SO I”m starting my blue jacket. I knew I wanted to make a blue jacket as soon as I found this fabric on the sale table nearly 2 years ago. I have an interesting denim-y jacket now. But It ‘s a good 12 years old and was created with fast tailoring techniques. Tailoring short cut have some real advantages. I’d never get a real Channel type jacket done. Never. For most of my working life traditional tailored jacket would have taken about 2 months. But when I started incorporating some tailoring short cuts, I could complete a jacket in about 2 weekends. The downside is that every time I substitute a traditional technique, I seem to degrade the jacket either in appearance or life span. So time for a new one.
I believe the fiber in my jacket is all cotton. It is an upholstery fabric and like many upholstery fabric has a coating on the back side. This coating would cause the fabric not be rated as 100% cotton and it would certainly skew any burn test I made at home.
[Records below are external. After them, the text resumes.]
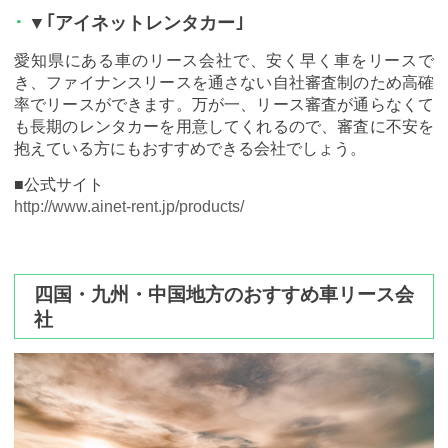
▼｢アイネットレンタカー｣
愛知県にある車のリース会社で、安く早く車をリースで
き、ファイナンスリースを通さない自社審査制のため高確
率でリースができます。万が一、リース審査が通らなくて
も長期のレンタカーを用意してくれるので、審査に不安を
抱えている方にもおすすめできる会社でしょう。
■公式サイト
http://www.ainet-rent.jp/products/
四国・九州・中国地方のおすすめ車リース会
社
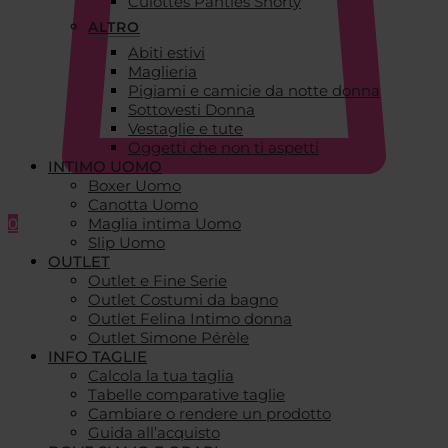
Culottes Panties Shorty
ALTRO
Abiti estivi
Maglieria
Pigiami e camicie da notte donna
Sottovesti Donna
Vestaglie e tute
Oggetti che non ti aspetti
INTIMO UOMO
Boxer Uomo
Canotta Uomo
0
Maglia intima Uomo
Slip Uomo
OUTLET
Outlet e Fine Serie
Outlet Costumi da bagno
Outlet Felina Intimo donna
Outlet Simone Pérèle
INFO TAGLIE
Calcola la tua taglia
Tabelle comparative taglie
Cambiare o rendere un prodotto
Guida all’acquisto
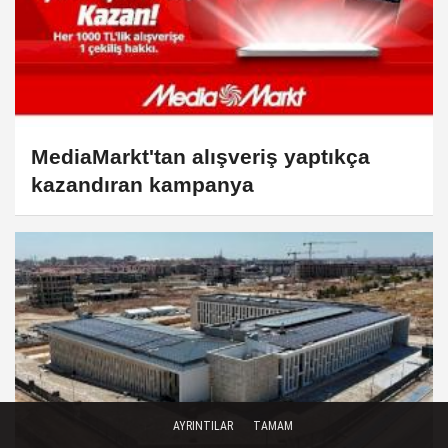
MediaMarkt'tan alışveriş yaptıkça
kazandıran kampanya
AYRINTILAR
TAMAM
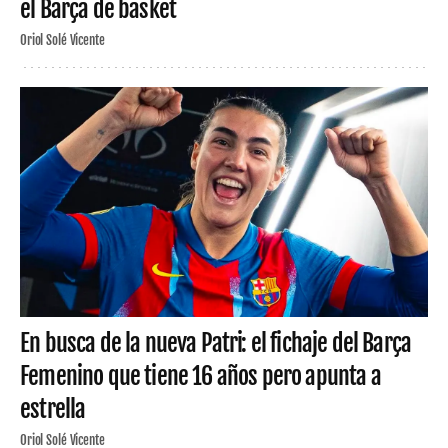
el Barça de basket
Oriol Solé Vicente
En busca de la nueva Patri: el fichaje del Barça
Femenino que tiene 16 años pero apunta a
estrella
Oriol Solé Vicente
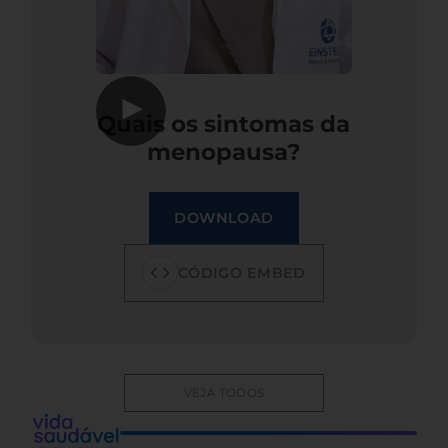
▶
Quais os sintomas da
menopausa?
DOWNLOAD
CÓDIGO EMBED
VEJA TODOS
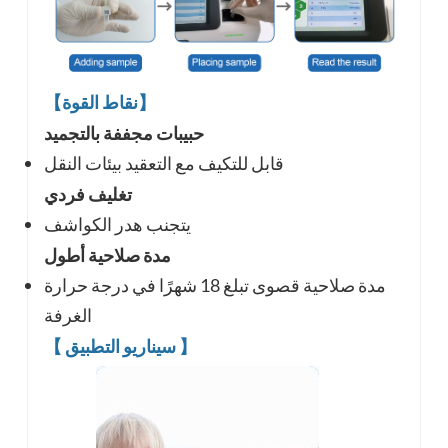
【نقاط القوة】
حبيبات مجففة بالتجميد
قابل للتكيف مع التعقيد
بيئات النقل
تغليف فردي
يتجنب هدر الكواشف
مدة صلاحية أطول
مدة صلاحية قصوى تبلغ 18 شهرًا في درجة حرارة
الغرفة
】
سيناريو التطبيق
【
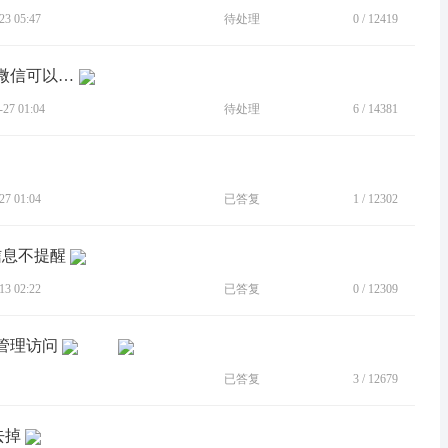
3 05:47
待处理
0
/
12419
[BUG]分身后的微信不能定位，只有主微信可以定位，请修复解决。
7 01:04
待处理
6
/
14381
7 01:04
已答复
1
/
12302
信息不提醒
3 02:22
已答复
0
/
12309
件管理访问
已答复
3
/
12679
去掉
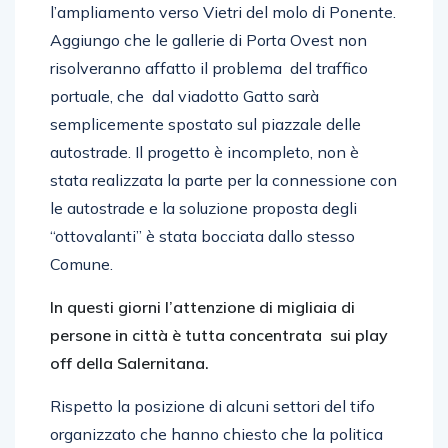
l’ampliamento verso Vietri del molo di Ponente.
Aggiungo che le gallerie di Porta Ovest non
risolveranno affatto il problema del traffico
portuale, che dal viadotto Gatto sarà
semplicemente spostato sul piazzale delle
autostrade. Il progetto è incompleto, non è
stata realizzata la parte per la connessione con
le autostrade e la soluzione proposta degli
“ottovalanti” è stata bocciata dallo stesso
Comune.
In questi giorni l’attenzione di migliaia di
persone in città è tutta concentrata sui play
off della Salernitana.
Rispetto la posizione di alcuni settori del tifo
organizzato che hanno chiesto che la politica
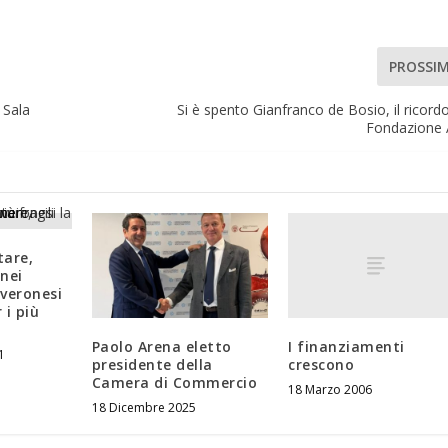
PROSSI
 Sala
Si è spento Gianfranco de Bosio, il ricordo
Fondazione 
tare,
nei
veronesi
 i più
I finanziamenti
Paolo Arena eletto
1
crescono
presidente della
Camera di Commercio
18 Marzo 2006
18 Dicembre 2025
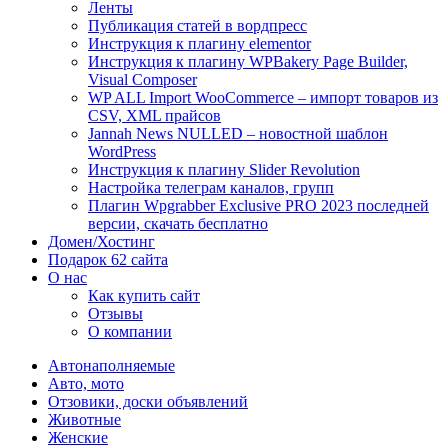
Ленты
Публикация статей в вордпресс
Инструкция к плагину elementor
Инструкция к плагину WPBakery Page Builder,
Visual Composer
WP ALL Import WooCommerce – импорт товаров из
CSV, XML прайсов
Jannah News NULLED – новостной шаблон
WordPress
Инструкция к плагину Slider Revolution
Настройка телеграм каналов, групп
Плагин Wpgrabber Exclusive PRO 2023 последней
версии, скачать бесплатно
Домен/Хостинг
Подарок 62 сайта
О нас
Как купить сайт
Отзывы
О компании
Автонаполняемые
Авто, мото
Отзовики, доски объявлений
Животные
Женские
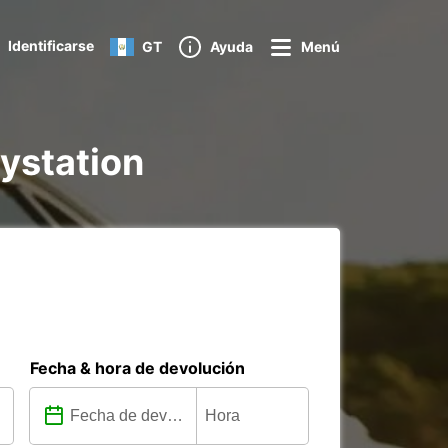
Identificarse
GT
Ayuda
Menú
aystation
Fecha & hora de devolución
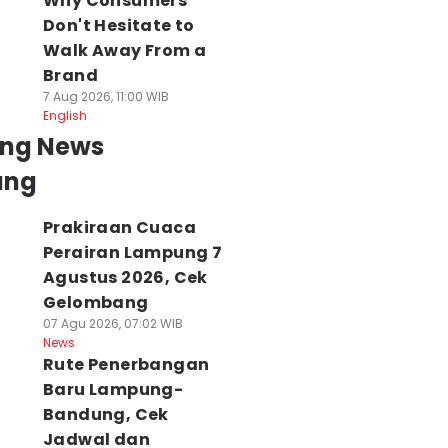
Why Consumers
Don't Hesitate to
Walk Away From a
Brand
7 Aug 2026, 11:00 WIB
English
ing News
ung
Prakiraan Cuaca
Perairan Lampung 7
Agustus 2026, Cek
Gelombang
07 Agu 2026, 07:02 WIB
News
Rute Penerbangan
Baru Lampung-
Bandung, Cek
Jadwal dan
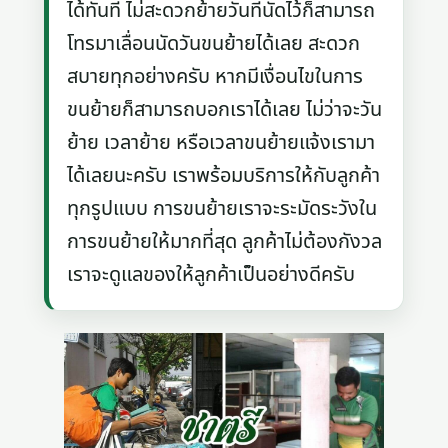
ได้ทันที ไม่สะดวกย้ายวันที่นัดไว้ก็สามารถ
โทรมาเลื่อนนัดวันขนย้ายได้เลย สะดวก
สบายทุกอย่างครับ หากมีเงื่อนไขในการ
ขนย้ายก็สามารถบอกเราได้เลย ไม่ว่าจะวัน
ย้าย เวลาย้าย หรือเวลาขนย้ายแจ้งเรามา
ได้เลยนะครับ เราพร้อมบริการให้กับลูกค้า
ทุกรูปแบบ การขนย้ายเราจะระมัดระวังใน
การขนย้ายให้มากที่สุด ลูกค้าไม่ต้องกังวล
เราจะดูแลของให้ลูกค้าเป็นอย่างดีครับ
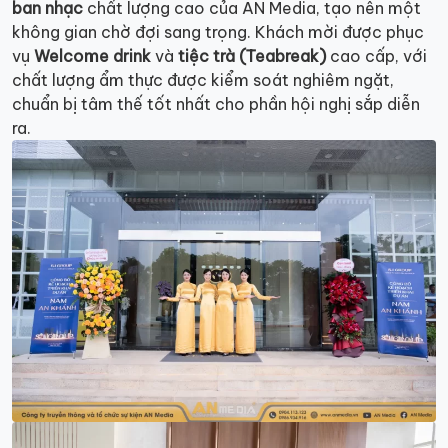
ban nhạc
chất lượng cao của AN Media, tạo nên một
không gian chờ đợi sang trọng. Khách mời được phục
vụ
Welcome drink
và
tiệc trà (Teabreak)
cao cấp, với
chất lượng ẩm thực được kiểm soát nghiêm ngặt,
chuẩn bị tâm thế tốt nhất cho phần hội nghị sắp diễn
ra.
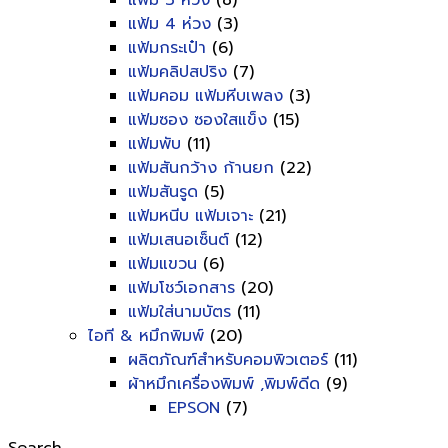
แฟ้ม 3 ห่วง
(8)
แฟ้ม 4 ห่วง
(3)
แฟ้มกระเป๋า
(6)
แฟ้มคลิปสปริง
(7)
แฟ้มคอม แฟ้มหีบเพลง
(3)
แฟ้มซอง ซองใสแข็ง
(15)
แฟ้มพับ
(11)
แฟ้มสันกว้าง ก้านยก
(22)
แฟ้มสันรูด
(5)
แฟ้มหนีบ แฟ้มเจาะ
(21)
แฟ้มเสนอเซ็นต์
(12)
แฟ้มแขวน
(6)
แฟ้มโชว์เอกสาร
(20)
แฟ้มใส่นามบัตร
(11)
ไอที & หมึกพิมพ์
(20)
ผลิตภัณฑ์สำหรับคอมพิวเตอร์
(11)
ผ้าหมึกเครื่องพิมพ์ ,พิมพ์ดีด
(9)
EPSON
(7)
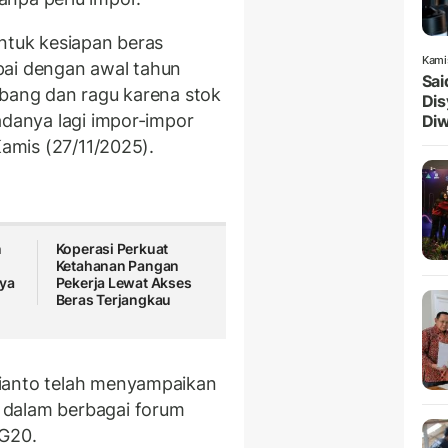
untuk kesiapan beras
Kami
pai dengan awal tahun
Sai
mbang dan ragu karena stok
Dis
adanya lagi impor-impor
Diw
Kamis (27/11/2025).
n
Koperasi Perkuat
Ketahanan Pangan
nya
Pekerja Lewat Akses
Beras Terjangkau
ianto telah menyampaikan
 dalam berbagai forum
 G20.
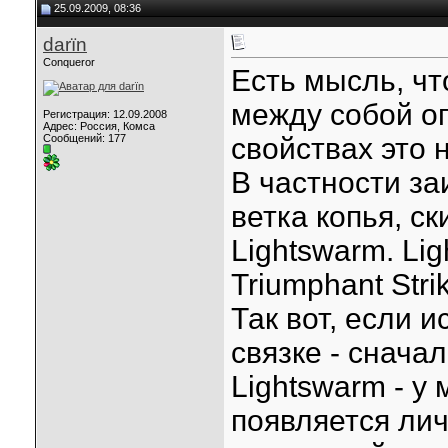
25.09.2009, 08:36
darїn
Conqueror
Есть мысль, ч
между собой о
Регистрация: 12.09.2008
Адрес: Россия, Комса
Сообщений: 177
свойствах это 
В частности за
ветка копья, ск
Lightswarm. Li
Triumphant Stri
Так вот, если и
связке - сначал
Lightswarm - у
появляется лич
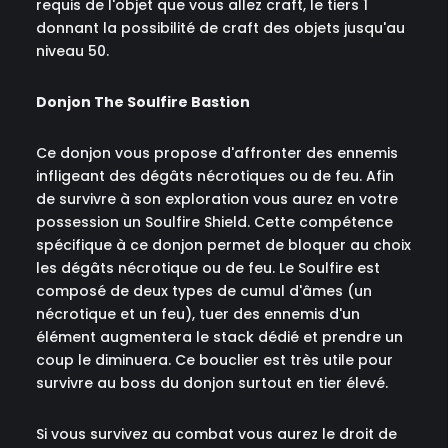
requis de l'objet que vous allez craft, le tiers 1
donnant la possibilité de craft des objets jusqu'au
niveau 50.
Donjon The Soulfire Bastion
Ce donjon vous propose d'affronter des ennemis
infligeant des dégâts nécrotiques ou de feu. Afin
de survivre à son exploration vous aurez en votre
possession un Soulfire Shield. Cette compétence
spécifique à ce donjon permet de bloquer au choix
les dégâts nécrotique ou de feu. Le Soulfire est
composé de deux types de cumul d'âmes (un
nécrotique et un feu), tuer des ennemis d'un
élément augmentera le stack dédié et prendre un
coup le diminuera. Ce bouclier est très utile pour
survivre au boss du donjon surtout en tier élevé.
Si vous survivez au combat vous aurez le droit de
So I’m treating it as 100% cotton. I’d say it was a jacquard weave, but it has not floats. It has a wonderful texture. The background is a plain weave that is overlaid with solid dime sized circles of various weaves. No other fibers. No other colors. It is definitely a tight weave but a medium to heavy weight fabric. I mean it’s not as heavy or stiff as a canvas but definitely more body and heft than a dress wool crepe. It is such a dark navy, that the fabulous weave can’t be seen until you are up close. For that reason, I’m showing a second photo of the same swatch but greatly lightened.
I wanted to use Louise Cuttings A Cute Angle jacket pattern:
I love the collar, just love it. But I hesitated. I have just spent weeks measuring, remeasuring, and making muslins. I’m really not in the mood for a lot of work just getting the tissue ready for use. Secondly, see those lovely points at the bottom of the jacket? I’ve got a couple of vests which feature similar ideas i.e. the front hem is lower than the back and comes to a point. What I’ve noticed is catching a glance of myself in the mirror and thinking I’m standing stooped over. So I stop correct my posture, and damn I still look just a bit stooped over. It looks great straight on from the front or back, but looking at the side, I look stooped over. I think this is a result of my actual posture (created from 40 years bent over a desk) combined with the lower front which makes the back look like it is rising. My conclusion is I need to stay away from garments with front hems greatly lower than back hems. (I have a blouse pattern that I’m anxious to use because it has a much longer back peplum resulting in the back hem being much lower than the front. I want to see if that ameliorates the stooped over visual.)
So for 2 reasons, I’m hesitating to make the jacket which I really want to make. My solution was to dig out my trusty Kwik Sew 3386
I’ve had this pattern in my stash for a number of years and used it through several sizes. It was my choice about this time last year for my Red Jacket. Happily, I know that the bones of this pattern already fit and satisfy me. I’ve lengthen the body some; squared off the hem; narrowed the shoulder and made my back waist length adjustment. I skip the fake pockets and usually skip the darts. Funny, I buy patterns that are pretty fitted, but then I sew them semi-fitted. I’ve never used a belt (probably never will). This is a one piece sleeve with elbow dart. Sometimes I make the dart, sometimes I ease the dart. I decided to forgo the beautiful deep pleat on the CLD pattern and use the center back shaping. So the back and sleeve are the same as the 3386. For the front however, I made the pattern sandwich. I placed the ACP on the bottom, my 3386 on the top and aligned the two along the center fronts and horizontal balance lines under the armscye. Then I taped a bit hunk of tissue paper to the top of the 3386. Sleeve, shoulder side seam and hem were copied from the 3386, neckline and center front were copied from ACP.
That was it for creative work. After that I spent close to 2 hours cutting first the fashion fabric, stacking it and hanging in the closet; ditto the lining and finally the interfacings. I wanted to take this jacket up a step from the jacket in the closet and even last year’s Red Jacket. These existing jackets have the huge facings which at one time were promoted byNancy Zieman. They don’t have linings and the interfacing is all on the facings with a scant 1-1/4″ line in the hems. My new jacket will have full linings, front facings; interfacings in the facings, but also the jacket back will be interfaced across the back and shoulders and under the arms; ditto the front which will also have a 3″ wide interfacing extending down the front. In the hems will be a 3″ strip of interfacing. I am using fusible weft interfacings from The Fashion Sewing Supply. Fusible interfacing is one of the few quick tailoring techniques which do not degrade the jacket. I should say a Good fusible interfacings. The stuff FSS sales actually adds to the beauty of the garment and I hope the life. I do like to use my pinking blade to cut along any lines that will be fused to the interior of the jacket. Pinking helps avoid that straight line which forms and can’t be gotten rid of.
So change the needles and the thread. I’m ready to begin this jacket.